Uit een vergelijking van de eerste jobs van mannen en vrouwen geboren in 1978 blijkt dat slechts 77 percent van de vrouwen voor een voltijdse betrekking kiest. Bij hun mannelijke leeftijdsgenoten daarentegen is dat 93 percent. De keuze voor deeltijds werken blijkt meestal ingegeven door zorg voor het gezin.

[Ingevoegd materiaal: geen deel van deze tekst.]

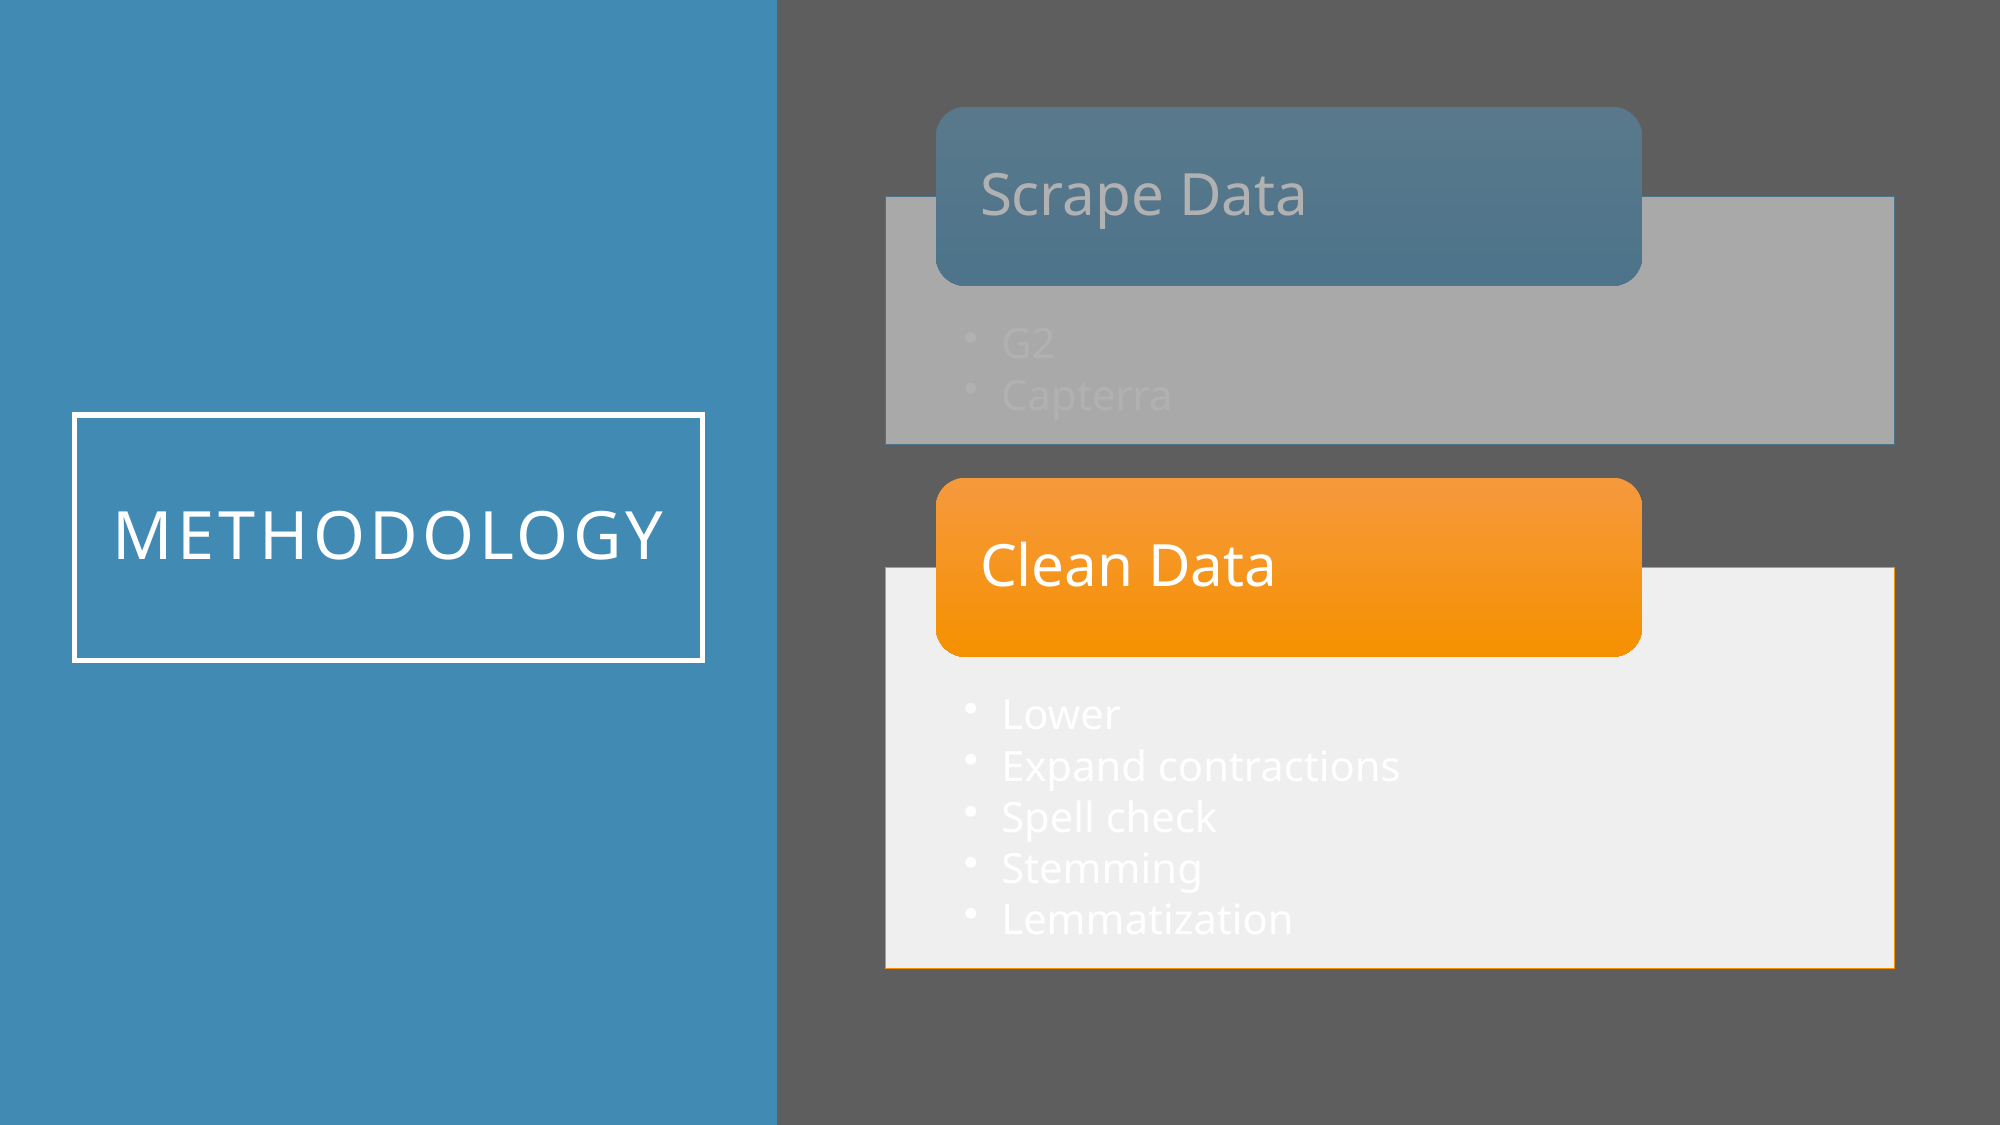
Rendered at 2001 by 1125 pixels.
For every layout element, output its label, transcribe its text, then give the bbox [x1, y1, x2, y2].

text_box [0, 0, 778, 1125]
text_box [816, 61, 1946, 472]
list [885, 104, 1895, 971]
text_box Methodology [74, 415, 703, 661]
text_box [779, 0, 2000, 1125]
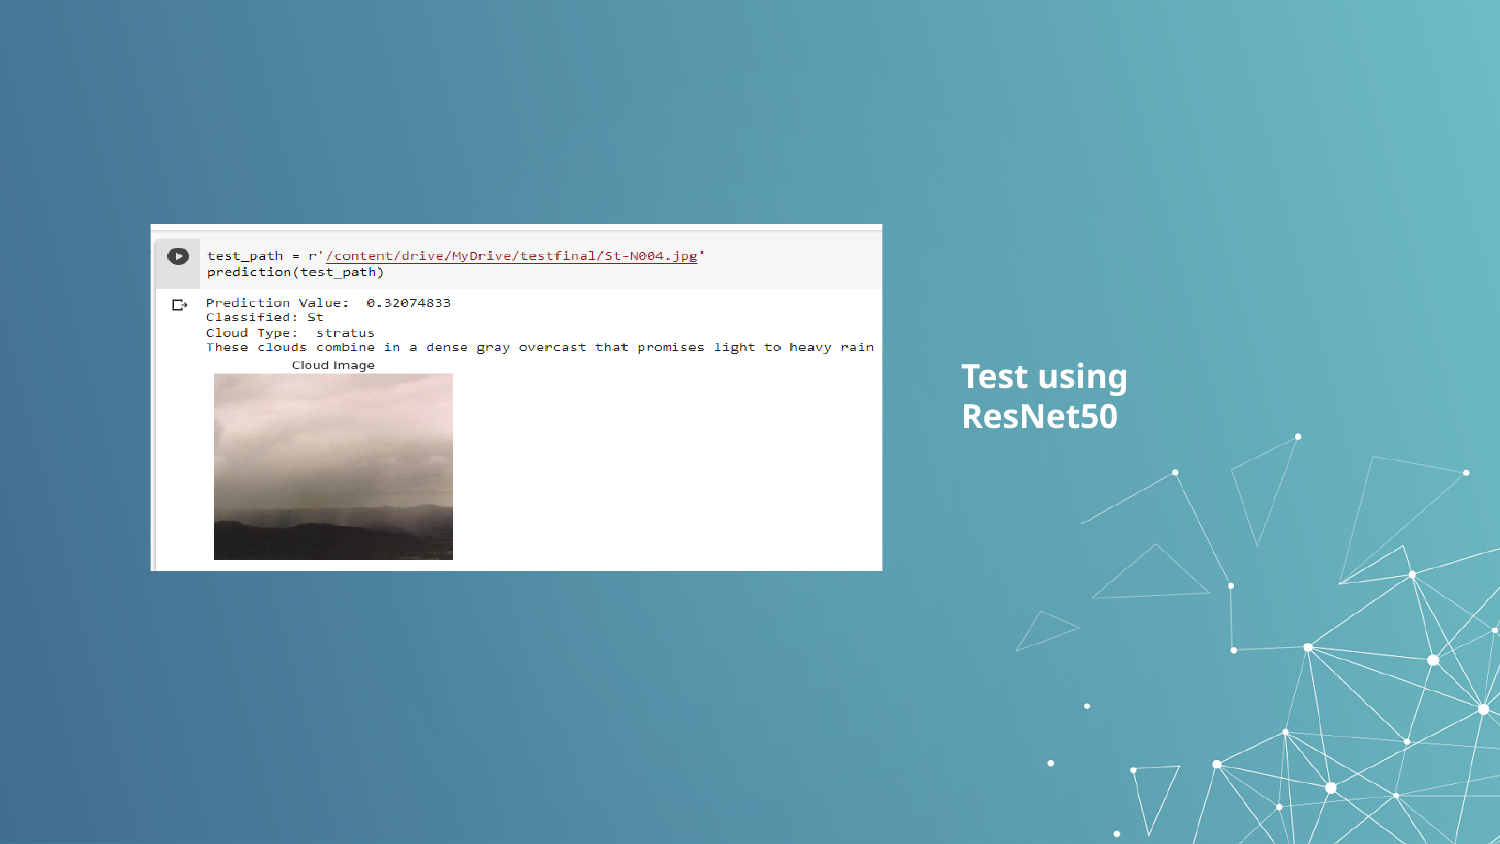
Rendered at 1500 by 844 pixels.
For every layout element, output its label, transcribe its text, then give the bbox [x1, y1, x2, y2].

U reageerde daar ook op en stelde iets aan het probleem te willen doen. U zegt:?Het wegwerken van de loopbaankloof is een absolute prioriteit voor de Vlaamse Regering. Mannen en vrouwen moeten absoluut gelijker worden in onze samenleving, een probleem dat zowel op het niveau van de opleiding als op het niveau van de arbeidsmarkt moet worden aangepakt.? U wilt meisjes weer de weg laten vinden naar wiskunde, wetenschappen en techniek.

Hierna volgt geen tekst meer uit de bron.